Vecina afirma que o programa reduz significativamente mortes e internações por doenças crônicas. “Graças ao acesso a um tratamento que não tem fim. É fundamental o Farmácia Popular. Estavam querendo acabar e agora vão colocar um produto que não tem efeito nenhum?”.
Ação no Supremo – Para a CNTS, a inclusão do kit Covid-19 no Farmácia Popular é preocupante, pois os medicamentos não possuem eficácia comprovada contra a doença e representa risco aos usuários. “Essas as drogas se mostraram ineficazes, e até maléficas, para o tratamento em qualquer estágio da doença. Essa é a evidência científica robusta que existe hoje”.

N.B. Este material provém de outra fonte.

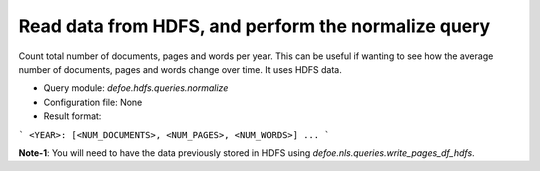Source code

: Read data from HDFS, and perform the normalize query
==========================================================


Count total number of documents, pages and words per year. This can be useful if wanting to see how the average number of documents, pages and words change over time.
It uses HDFS data.

* Query module: `defoe.hdfs.queries.normalize`
* Configuration file: None
* Result format:

```
<YEAR>: [<NUM_DOCUMENTS>, <NUM_PAGES>, <NUM_WORDS>]
...
```

**Note-1**: You will need to have the data previously stored in HDFS using `defoe.nls.queries.write_pages_df_hdfs`.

Em maio, a Confederação Nacional dos Trabalhadores na Saúde e a Federação Nacional dos Farmacêuticos – Fenafar ingressaram com ação no Supremo Tribunal Federal – STF requerendo a suspensão imediata do protocolo do Ministério da Saúde que permite o uso da cloroquina e hidroxicloroquina no tratamento da Covid-19, mesmo para casos leves da doença.
Na Arguição de Descumprimento de Preceito Fundamental – ADPF 707, as entidades também lembram que até mesmo a Organização Mundial da Saúde – OMS suspendeu testes com hidroxicloroquina e cloroquina em pacientes com Covid-19 após estudo mostrar que a droga não mostra eficácia contra a doença e representa risco de arritmia cardíaca aos usuários, entre outros efeitos colaterais.
Além disso, o próprio Conselho Nacional de Saúde do Ministério da Saúde editou em 22 de maio, Resolução recomendando a suspensão imediata das orientações do Ministério da Saúde afirmando que “a adoção da cloroquina/hidroxicloroquina é uma decisão política tomada por não especialistas em saúde” e sem “respaldo científico”.
A CNTS reforça que nenhum profissional da saúde é contra qualquer tipo de tratamento, somos todos a favor de encontrar o melhor tratamento possível, mas sempre com bases em evidências científicas sólidas. E os estudos mais sérios até agora já feitos, seguindo todas as diretrizes médicas e científicas, mostraram que os medicamentos não possuem eficácia comprovada contra a Covid-19, e seu uso pode acarretar no aumento do risco de morte das pessoas que apresentam comorbidades e maior vulnerabilidade à doença.